Unzipped by Rebecca Chan

October 21-24, 2021

Unzipped, an original show of alternating music and monologues, explores the perception of East Asians in the dominant United States’ culture and Rebecca’s own coming-of-age as a queer Chinese-American. The production will also feature set and projection design from Angela Mammel ’22.

Well-Intentioned White People by Rachel Lynett

November 4-7, 2021

After experiencing an anti-Black hate crime, college professor Cass wants to forget about it and move on with her life. But her white roommate/ex-girlfriend and the dean of the university push her to “do something” about it. Suddenly, Cass is roped into planning an Equality Day/Unity Week while trying to convince her roommate not to plan a sit-in. Well-Intentioned White People explores how liberals attempt to deal with discrimination not directed at them and how sometimes “well intentions” can be just as problematic. The stereotypical white saviors, white liberals, and white allies seem humorously over-exaggerated, but those caricatures aren’t too far, if different at all, from the truth.

Winter 2022

The Conviction of Lady Lorraine by Dwandra Nickole Lampkin

January 14-15, 2022

An original one-woman play written and performed by Dwandra Nickole Lampkin.
 
This production is produced by Festival Playhouse of Kalamazoo College and is offered free to our entire community as part of our Martin Luther King, Jr. week celebrations.
 
Set in Memphis, TN near the Lorraine Motel where Dr. Martin Luther King Jr. was assassinated—a writer (Lampkin) has a brief but powerful encounter with a homeless woman, Lady Lorraine. She finds herself transformed by Lady Lorraine’s more than 20-year quest to right a social wrong.  One year later, the writer returns to Memphis, hoping that Lady Lorraine will share her full story of conviction. But the writer quickly finds herself asking new questions about many things, and realizing that Lady Lorraine is not the only one on a quest for recognition. 

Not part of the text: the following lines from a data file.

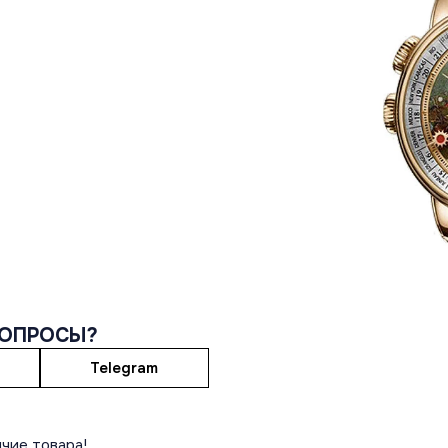
ВОПРОСЫ?
Telegram
чие товара!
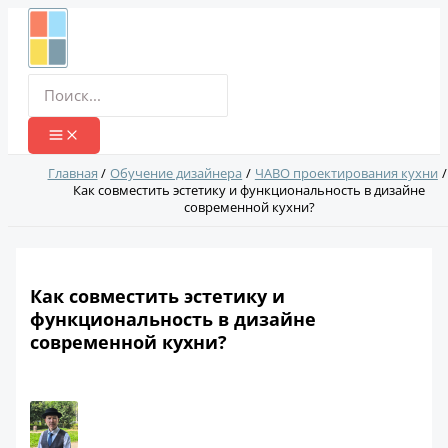
Перейти
к
содержимому
Поиск:
Главная
Обучение дизайнера
ЧАВО проектирования кухни
Как совместить эстетику и функциональность в дизайне
современной кухни?
Как совместить эстетику и
функциональность в дизайне
современной кухни?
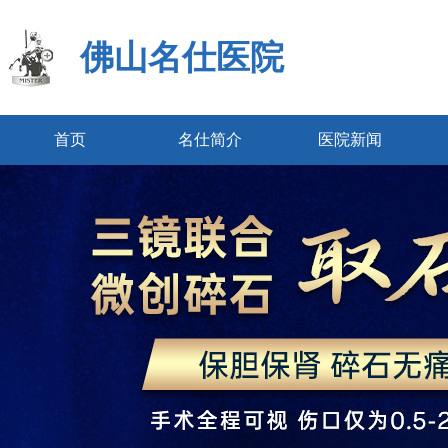
佛山名仕医院
首页
名仕简介
医院新闻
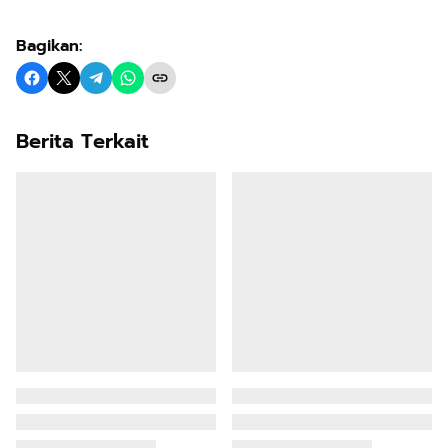
Bagikan:
Berita Terkait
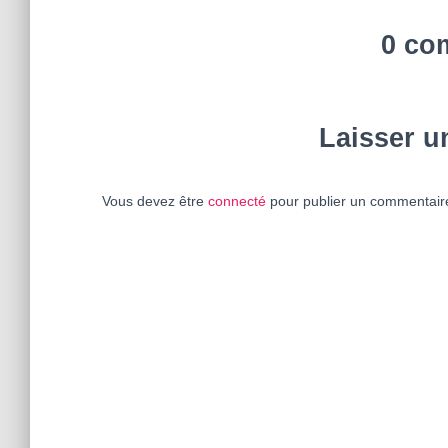
0 co
Laisser 
Vous devez être
connecté
pour publier un commentair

Dwandra Nickole Lampkin serves as Associate Professor of Theatre at Western Michigan University, and has been a prolific performer. With a career spanning over two decades, her television credits include Law & Order, Law & Order SVU, Third Watch and Wonderland. She has performed at the Tony Award winning Denver Center Theatre, The Huntington Theatre in Boston, The Human Race Theatre Company in Dayton and the Indiana Repertory Theatre in Indianapolis. The Conviction of Lady Lorraine is directed by Dee Dee Batteast.

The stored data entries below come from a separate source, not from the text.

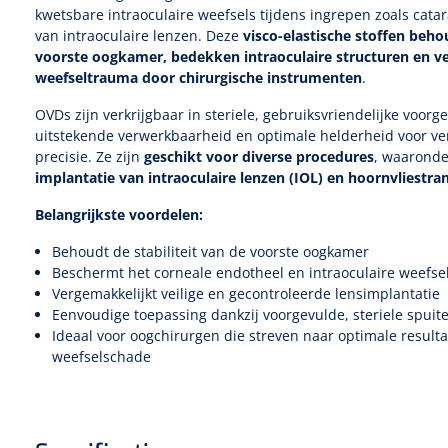
kwetsbare intraoculaire weefsels tijdens ingrepen zoals catar
van intraoculaire lenzen. Deze
visco-elastische stoffen beh
voorste oogkamer, bedekken intraoculaire structuren en ve
weefseltrauma door chirurgische instrumenten
.
OVDs zijn verkrijgbaar in steriele, gebruiksvriendelijke voor
uitstekende verwerkbaarheid en optimale helderheid voor ve
precisie. Ze zijn
geschikt voor diverse procedures
, waarond
implantatie van intraoculaire lenzen (IOL) en hoornvliestra
Belangrijkste voordelen:
Behoudt de stabiliteit van de voorste oogkamer
Beschermt het corneale endotheel en intraoculaire weefse
Vergemakkelijkt veilige en gecontroleerde lensimplantatie
Eenvoudige toepassing dankzij voorgevulde, steriele spuit
Ideaal voor oogchirurgen die streven naar optimale resul
weefselschade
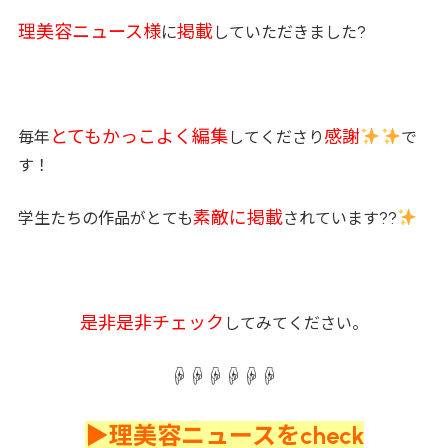
理美容ニュース様
掲載
?
に
していただきました
とてもかっこよく編集
感謝
毎年
してくださり
で
す！
素敵に掲載
??
学生たちの作品がとても
されています
是非是非チェック
してみてください。
☟☟☟☟☟☟
▶理美容ニュースをcheck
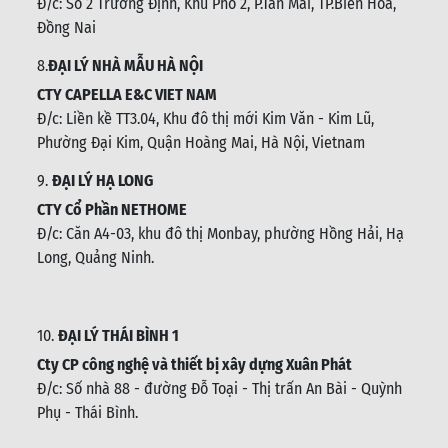
Đ/c:
Số 2 Trương Định, Khu Phố 2, P.Tân Mai, TP.Biên Hòa,
Đồng Nai
8.
ĐẠI LÝ NHÀ MẪU HÀ NỘI
CTY CAPELLA E&C VIET NAM
Đ/c:
Liền kề TT3.04, Khu đô thị mới Kim Văn - Kim Lũ,
Phường Đại Kim, Quận Hoàng Mai, Hà Nội, Vietnam
9.
ĐẠI LÝ HẠ LONG
CTY Cổ Phần NETHOME
Đ/c: C
ăn A4-03, khu đô thị Monbay, phường Hồng Hải, Hạ
Long, Quảng Ninh.
10.
ĐẠI LÝ THÁI BÌNH 1
Cty CP công nghệ và thiết bị xây dựng Xuân Phát
Đ/c: Số nhà 88 - đường Đỗ Toại - Thị trấn An Bài - Quỳnh
Phụ - Thái Bình
.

Acting Shakespeare by Sir Ian Mckellen

February 10-13, 2022

Matthew Swarthout ’22 will be undertaking Sir Ian McKellen’s one-person show Acting Shakespeare. This show will encompass both Matthew’s and McKellen’s insight into Shakespeare’s plays, featuring monologues and scenes from Romeo and JulietA Midsummer Night’s dreamHamletMacbeth and more.

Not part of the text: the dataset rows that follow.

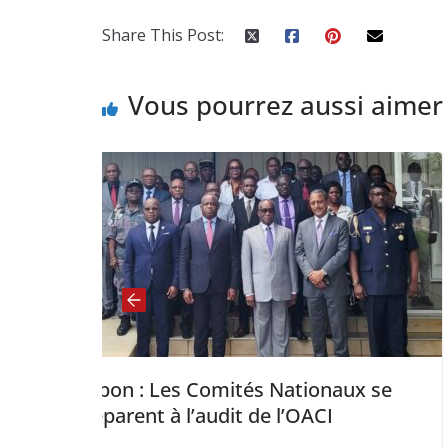
Share This Post:
Vous pourrez aussi aimer
tés Nationaux se
Sénégal : Comment s
it de l’OACI
Air Sénégal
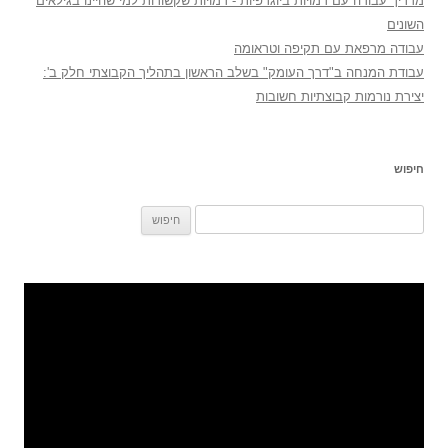
מדריך עבודה עם דמויות ביוגרפיות - דמויות שקשורות למי שהיינו בגילאים
השונים
עבודה מרפאת עם תקיפה וטראומה
עבודת המנחה ב"דרך העומק" בשלב הראשון בתהליך הקבוצתי חלק ב':
יצירת נורמות קבוצתיות חשובות
חיפוש
חיפוש:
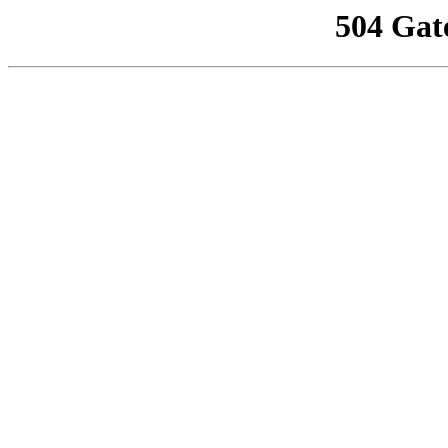
504 Gat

BLACKS+PHATS by Kevin Renn

February 24-27, 2022

Goldilocks and the Three Bears, the Black Panther Party, and Michael Jackson? BLACKS+PHATS is a satirical, vignette play about Black cultural issues, body image, fetishism, and their representation in modern society. This quick-witted comedy is sure to challenge your mind and tickle your comfort zone, touching on various themes like beauty ideals, relationship dynamics, and levels of attraction–all while attempting to find enlightenment in the stereotypes placed on minorities and full-bodied people.

Spring 2022

Marcus; or the Secret of Sweet by Tarell Alvin McCraney

May 12-15, 2022

Marcus is sixteen and “sweet.” Days before Hurricane Katrina strikes the projects of Louisiana, the currents of his life converge, overflowing into his close-knit community and launching the search for his sexual and personal identity in a cultural landscape infused with mysterious family creeds. The provocative, poignant, and fiercely humorous coming-of-age story of a young gay man in the South, Marcus is the stirring conclusion of The Brother/Sister Plays.